J’ai de la chance, je connais des amis talentueux qui m’invitent à des premières de films.
Hier soir, je suis retourné à la Fémis, pour assister à la projection de Je te mangerais, organisée pour l’équipe du film.
Je ne connaissais personne, seulement la réalisatrice Sophie Laloy qui avait été ingénieuse du son avec moi pour de trop courts tournages documentaires.
Je n’avais aucune idée du film.
Il y a eu des petits discours. La réalisatrice a remercié tout le monde, dans un texte qu’elle a lu et qui ne passerait pas aux Césars : pas assez léger et drôle. Et puis le noir a rempli la salle. Le film a commencé. Je me réjouissais de faire une découverte.
Une jeune fille en retard sort d’un petit pavillon pour se précipiter vers une voiture qui l’attend. C’est filmé de très haut, un regard qui domine, comme pour le jugement premier. La jeune fille s’asseoit dans la voiture, son visage vient se dessiner sur la vitre du siège arrière, toute petite dans le plan. On ne voit qu’elle. Cadre dans le cadre, notre regard est dirigé calmement. Et le film démarre comme la voiture dans le bon sens. Une remorque transporte un piano enveloppé. La musique classique nous emporte avec: Film de formation comme il y a des romans d’apprentissage. Sophie Laloy nousentraîne dans la description d’une certaine discipline de vie d’une élève pianiste.

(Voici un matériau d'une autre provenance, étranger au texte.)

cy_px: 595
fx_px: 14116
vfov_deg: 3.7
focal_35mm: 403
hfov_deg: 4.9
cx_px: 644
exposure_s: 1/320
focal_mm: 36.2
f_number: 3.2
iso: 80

Ensuite tous mes jeux de mots sont obligatoires.
La réalisatrice mène subtilement le film à la baguette. Elle maîtrise l’ensemble de la partition d’une manière rare, pas une fausse note. Des interprètes parfaites, à la hauteur d’un scénario qui ose. C’est impressionnant pour un premier film. Et puis cela devient saisissant tout court. Sophie Laloy nous raconte une histoire sur la musique classique avec une pratique du cinéma qui range déjà cette œuvre dans le rayon des classiques du genre et de l’histoire même du cinématographe. La maturité évidente de la mise en scène permet à Sophie de procéder sans aucun effet. Elle a l’air de faire simplement et facilement son job. Nous sommes loin de ce que font la plupart de ses collègues qui prennent la pose à chaque plan. L’évidence des cadres, de la lumière, des costumes du décor, et j’en passe... La justesse du dispositif au service de la complexité des sentiments. Il y a dans ce film toute la rigueur qui s’impose pour apprendre à jouer d'un instrument ou plier son corps à la danse. C’est bluffant. Je ne doute pas de l’aveuglement de certains critiques. La pureté éblouit au point d’aveugler.

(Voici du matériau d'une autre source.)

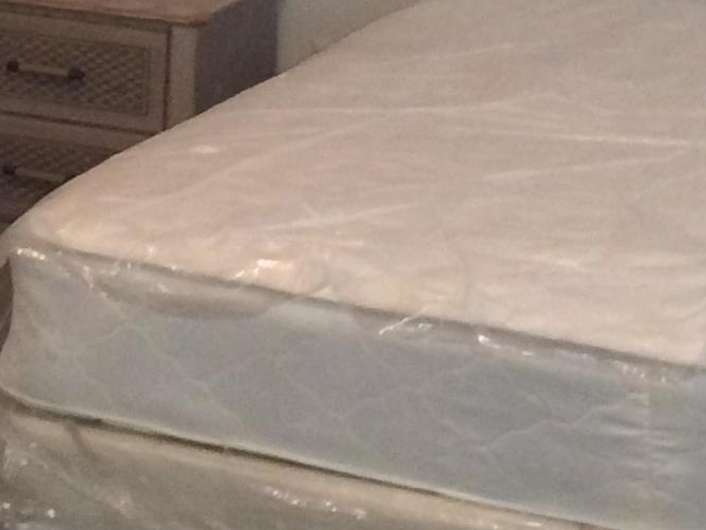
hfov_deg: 14.9
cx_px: 14
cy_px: -76
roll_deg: -1.7
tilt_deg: -10.3
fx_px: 2652
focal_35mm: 130
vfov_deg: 11.2
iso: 160
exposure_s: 1/16
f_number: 2.2
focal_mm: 4.15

Tout le monde parlera de l’histoire. Comme Sophie filme classiquement, personne ne pourra s’égarer. Le désir trouble est bien là. La transformation du personnage interprété par Judith Davis s’opère tout au long du film. Le renversement de la position du personnage incarné par Isild Le Besco est un magnifique exemple de dialectique du Maître et de l’esclave. Chaque professeur de philosophie pourra prendre l’exemple de ce film pour assurer son cours.
Les ligues de vertu sont déjà prêtent à cracher leur venin. Et chaque spectateur va pouvoir redécouvrir Maurice Ravel.
On comprend pourquoi un projet artistique de cette envergure a eu autant de difficulté à se faire. Mais cela n’empêche pas d’être dans la rage. Quel bonheur de voir que le film est là, et quelle perte de temps. Sophie Laloy aurait déjà dû réaliser un tas de films.
Je me suis demandé, pendant le pot qui a suivi la projection, comment Sophie m'avait regardé travailler sous son casque de ingénieur du son. Tout à coup j'étais intimidé.
Forcément je suis sorti du film amoureux d’elle! Comment a-t-elle eu autant d’énergie, de force, de subtilité, de modestie, de ténacité pour mener à bien son oeuvre?
Et puis, je ne sais pas pourquoi, je pense à nouveau à Édouard Levé, artiste, photographe et écrivain français né le 1 janvier 1965, mort le 15 octobre 2007 après s’être suicidé. Un génie qui ne semble pas manqué à la France de Nicolas Sarkozy.
Enfin ce qui est certain, c’est que l’extrême difficulté dans laquelle la plupart des créateurs en France vive, les rend plus fort. Mais c’est honteux tout de même.